So, the individual dwarf would understand the basic pattern of working period vs sleeping period, and the whole settlement would control and optimize those rhythms for communal activity.
Now, for the longer cycles. Possibly, your caves are not completely isolated from the outer worlds. There may be some changes of temperature, air flow or water flow depending on the conditions outside. They will be the 'seasons' for your dwarves. Obviously, they would not be called winter or spring. But there will be a season when the glaciers on the mountain start melting and the water level in the underground lake rises.

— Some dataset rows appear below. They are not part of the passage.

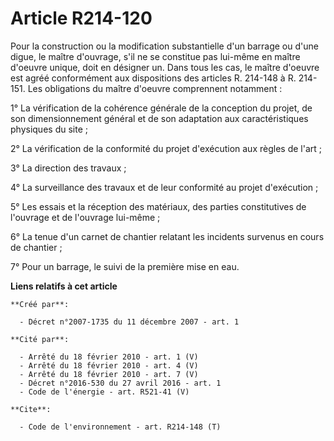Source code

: # Article R214-120

Pour la construction ou la modification substantielle d'un barrage ou d'une digue, le maître d'ouvrage, s'il ne se constitue
pas lui-même en maître d'oeuvre unique, doit en désigner un. Dans tous les cas, le maître d'oeuvre est agréé conformément aux
dispositions des articles R. 214-148 à R. 214-151. Les obligations du maître d'oeuvre comprennent notamment : 

1° La vérification de la cohérence générale de la conception du projet, de son dimensionnement général et de son adaptation
aux caractéristiques physiques du site ; 

2° La vérification de la conformité du projet d'exécution aux règles de l'art ; 

3° La direction des travaux ; 

4° La surveillance des travaux et de leur conformité au projet d'exécution ; 

5° Les essais et la réception des matériaux, des parties constitutives de l'ouvrage et de l'ouvrage lui-même ; 

6° La tenue d'un carnet de chantier relatant les incidents survenus en cours de chantier ; 

7° Pour un barrage, le suivi de la première mise en eau.

**Liens relatifs à cet article**

	**Créé par**:

	  - Décret n°2007-1735 du 11 décembre 2007 - art. 1

	**Cité par**:

	  - Arrêté du 18 février 2010 - art. 1 (V)
	  - Arrêté du 18 février 2010 - art. 4 (V)
	  - Arrêté du 18 février 2010 - art. 7 (V)
	  - Décret n°2016-530 du 27 avril 2016 - art. 1
	  - Code de l'énergie - art. R521-41 (V)

	**Cite**:

	  - Code de l'environnement - art. R214-148 (T)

Or the season when the warm air moves in the rightmost corridor, or cold air in the leftmost.
So, there will be some perceptible changes corresponding to the seasons outside - not completely rhythmical, not present every year, but significant enough that the dwarves themselves will notice them. And if they have at least some activity that depends on year-long cycle (breeding bats or growing mushrooms, for example), they would try to keep track of those patterns.
Water clocks, daily bells, yearly festivals - all that stuff would most likely still exist in their society.
There is a problem that for them there will be no 'objective' way to check the time - they will not be able to measure it by the position of the stars. Possibly, the timekeeping in different settlements will drift off, the day shifts would start at different time, the yearly festivals would move by the couple of days.
Timekeeping could even have deep cultural significance for them, being analogous to the concepts of 'thinking', 'speaking' or 'being civilized' for humans. A civilized dwarf keeps time carefully, always gets up with the morning bell, always checks his water clock, always keeps a calendar and celebrates the festivals.